"With these hands" von Jacopo Godani mit dem Ensemble Modern; David Leonidas Thiel, Zoe Lenzi Allaria, Eva Böcker (Violoncello) & Saar Berger (Horn)

"With these hands" von Jacopo Godani mit dem Ensemble Modern. Performance: David Leonidas Thiel, Zoe Lenzi Allaria, Eva Böcker (Violoncello) & Saar Berger (Horn)

Zwitterwesen im Zwielicht

Die Tänzer*innen der Dresden Frankfurt Dance Company umgarnen im Festspielhaus Hellerau die Musiker*innen des Ensemble Modern

"With these hands" von Jacopo Godani lebt von Improvisation. Choreografisch entsteht so eine neue Bewegungssprache, thematisch bleibt Godani seinem Thema des Animalischen jedoch treu.

Dresden/Hellerau, 10/07/2021

Bereits im Vorfeld konnte man die Genese der neuen Arbeit der Dresden Frankfurt Dance Company in einem Videoclip verfolgen. In diesem erzählt der Künstlerische Leiter Jacopo Godani davon, wie seine Entwürfe der exzentrischen Kopfbedeckungen für die Tänzer*innen entstanden sind. Den kompletten Kopf bedecken sie, wie auch das Gesicht; ihre enormen Ausmaße lassen bereits eins wissen: Große Sprünge sind damit nicht drin. Die gewohnt exaltierte choreografische Handschrift Godanis kann hier nicht greifen. Konsequenterweise hat er sich zurückgenommen und überlässt in doppelter Hinsicht seiner Kompanie den Tanzboden. Es ist ein Abend, der ausschließlich von Improvisation lebt. In der Performance genau wie musikalisch. Der Titel, "With these Hands", bleibt bis zum Schluss enigmatisch.

Die Live-Improvisationen des Ensemble Modern sind hier allerdings alles andere als rein illustratives Beiwerk. Die fünf Musiker*innen sind zentral auf der Bühne platziert, ergänzt durch den norwegischen DJ Jan Bang, der die Klänge aufgreift und elektronisch interpretierend zurückspielt.
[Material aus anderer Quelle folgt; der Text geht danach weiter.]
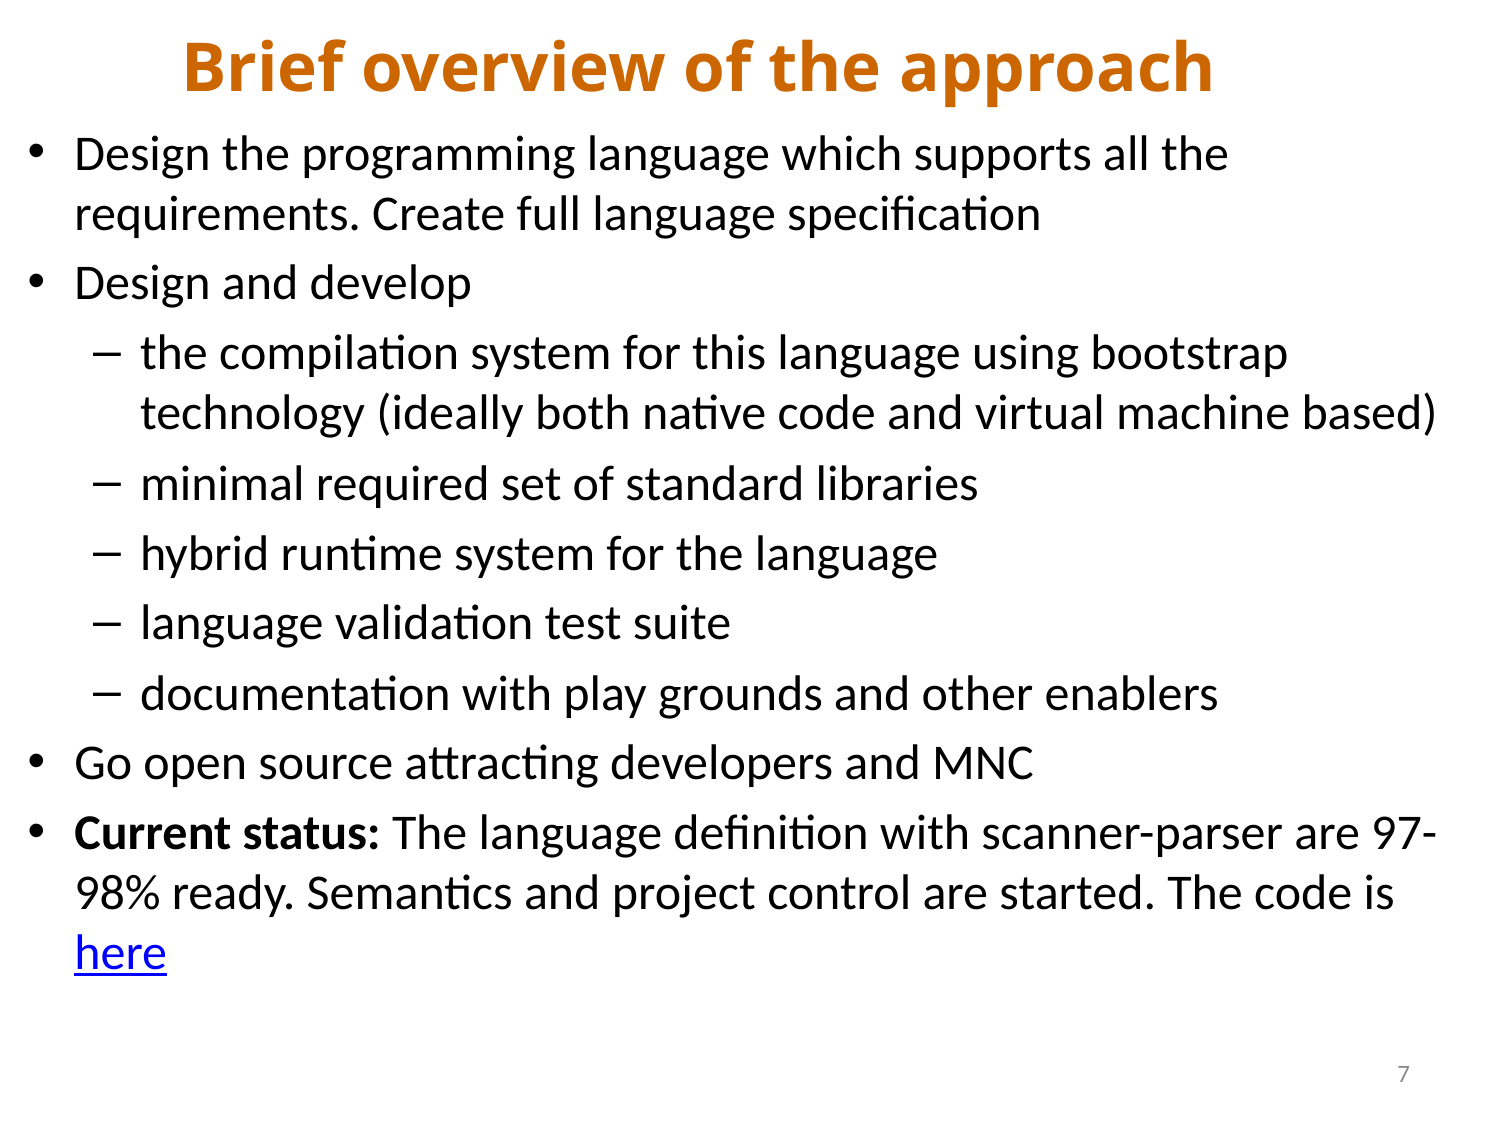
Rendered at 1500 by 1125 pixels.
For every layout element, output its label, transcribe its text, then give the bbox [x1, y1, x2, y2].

title Brief overview of the approach [150, 12, 1249, 112]
list Design the programming language which supports all the requirements. Create full language specification Design and develop the compilation system for this language using bootstrap technology (ideally both native code and virtual machine based) minimal required set of standard libraries hybrid runtime system for the language language validation test suite documentation with play grounds and other enablers Go open source attracting developers and MNC Current status: The language definition with scanner-parser are 97-98% ready. Semantics and project control are started. The code is here [12, 112, 1488, 1063]
slide_number 7 [1337, 1042, 1425, 1103]
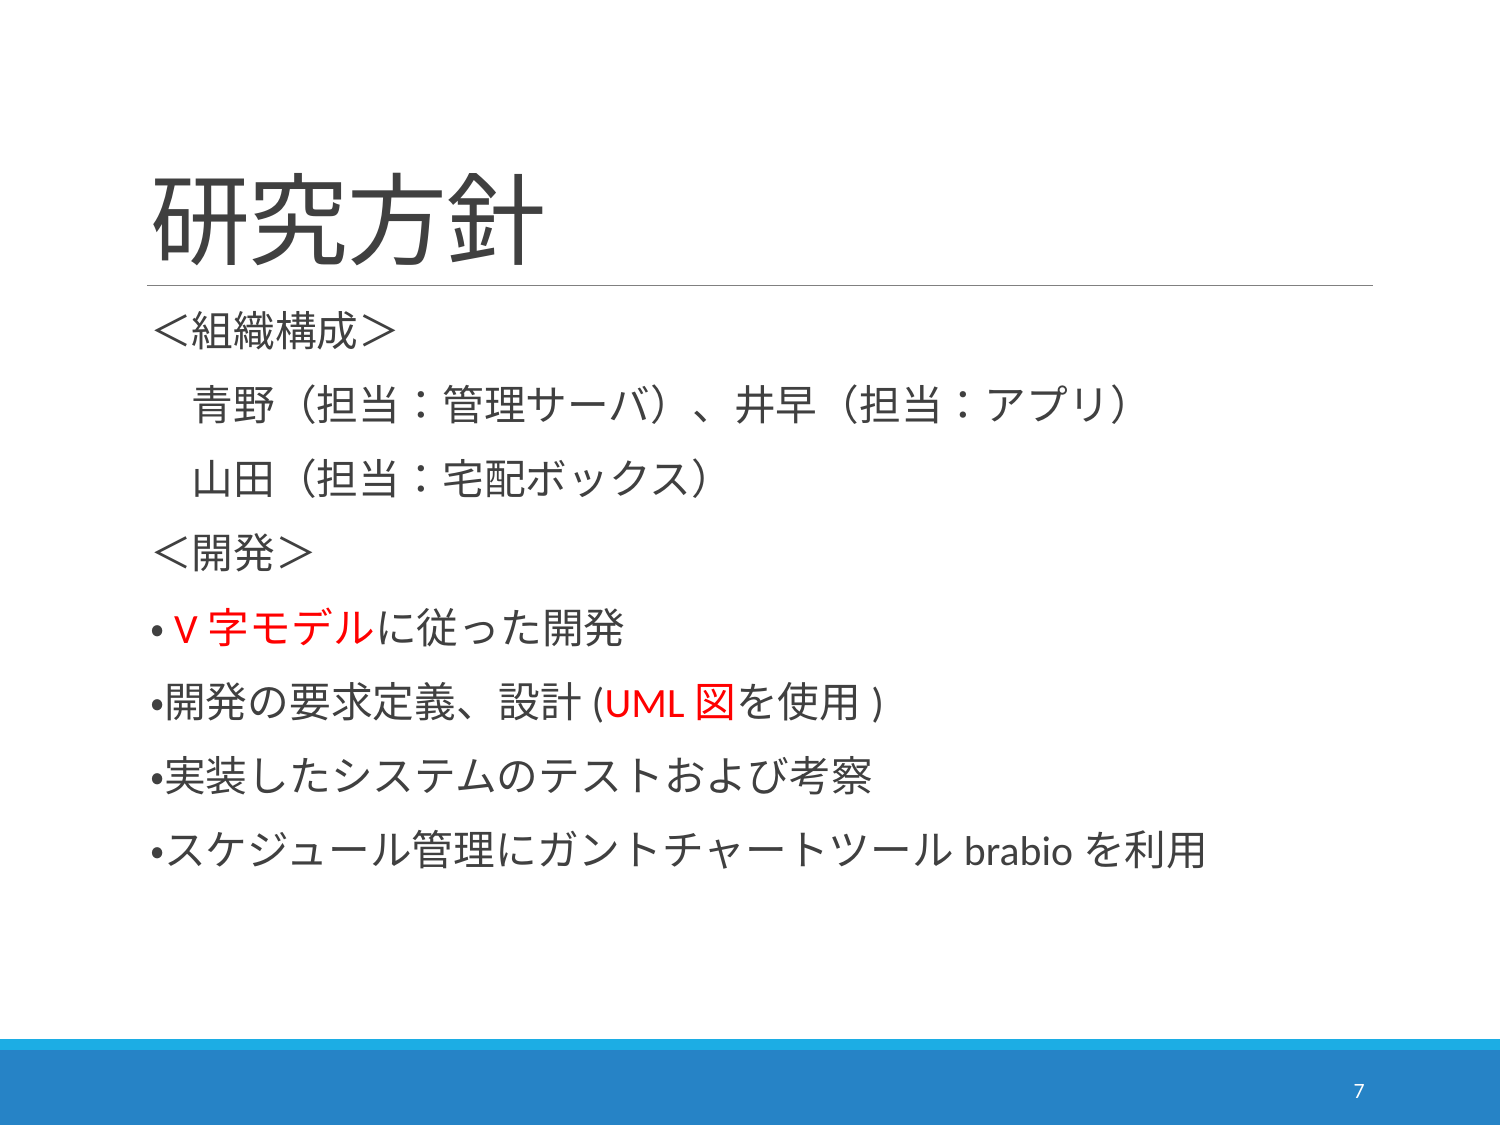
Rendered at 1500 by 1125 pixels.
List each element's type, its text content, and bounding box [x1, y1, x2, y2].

So gesehen reagieren die Tänzerinnen und Tänzer auf die im Vordergrund stehende Klanglandschaft. Dieses Reagieren baut über die Dauer einer Stunde eine sinnliche, sensible und, von seiten der Tänzer*innen, auffällig zurückhaltende Kommunikation auf. So stumm die Performance verläuft, so beredt gerät die Instrumentierung. Es sind rätselhafte Klänge, teilweise wirken sie wie tierische Laute. Genau das ist das verbindende Element. Es ließe sich trefflich argumentieren, ob die Performance eher animalische Wesen zeigt, das ewige thematische Reich Godanis, oder ob es sich doch um (Inter-)Aktionen menschlicher oder zumindest eher menschlicher Geschöpfe handelt.
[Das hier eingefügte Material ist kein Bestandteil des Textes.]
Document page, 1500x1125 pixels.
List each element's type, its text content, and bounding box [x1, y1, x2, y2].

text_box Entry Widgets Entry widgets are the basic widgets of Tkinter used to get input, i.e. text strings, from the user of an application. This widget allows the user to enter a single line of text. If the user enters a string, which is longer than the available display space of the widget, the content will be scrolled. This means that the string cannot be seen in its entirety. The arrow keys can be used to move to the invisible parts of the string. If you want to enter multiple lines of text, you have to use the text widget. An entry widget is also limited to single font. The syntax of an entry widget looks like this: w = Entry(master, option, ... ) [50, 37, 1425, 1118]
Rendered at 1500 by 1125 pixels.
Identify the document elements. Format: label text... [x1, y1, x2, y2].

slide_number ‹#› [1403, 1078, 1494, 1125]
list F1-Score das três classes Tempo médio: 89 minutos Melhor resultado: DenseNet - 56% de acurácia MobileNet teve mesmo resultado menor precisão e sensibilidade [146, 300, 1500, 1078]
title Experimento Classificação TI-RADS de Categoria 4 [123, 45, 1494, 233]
Zwitterwesen sind es allemal. Die Kopfbedeckungen öffnen einen weiten Assoziationsraum zwischen Tieren, Fabelwesen, Pflanzen und Steinen. Es sind gleichzeitig natürliche, organische Formen wie auch Fantasiegebilde. Und diese Köpfe sitzen eben auf menschlichen Körpern. Diese wiederum sind durch reduzierte, hautfarbene Kostüme in ihrer Individualität auf den Ausdruck der Maske beschränkt. Geschlechter sind als solche nicht wahrnehmbar. Dieser Effekt wird durch ein äußerst schlichtes Lichtkonzept gefördert. Während die Musiker*innen deutlich ausgeleuchtet sind, erscheint der Rest des Saals, der hier nicht abgehangen ist, in einem fahlen Licht, das direkt von oben kommt. Die hellen Wände sorgen für eine entsprechend diffuse Atmosphäre, in der alles und jede*r undeutlich, vage bleibt. Das lässt viel Raum für subjektive Assoziationen, besonders auch durch die für diese Kompanie stark gedrosselte Geschwindigkeit in den Bewegungen der Tänzerinnen und Tänzer. Das Grazile ihrer Bewegungen verleiht ihnen eine grundlegende Würde, die das Rätselhafte noch steigert. Und diese Würde, vielleicht trifft man die im Tierreich noch eher an als in menschlichen Gesellschaften.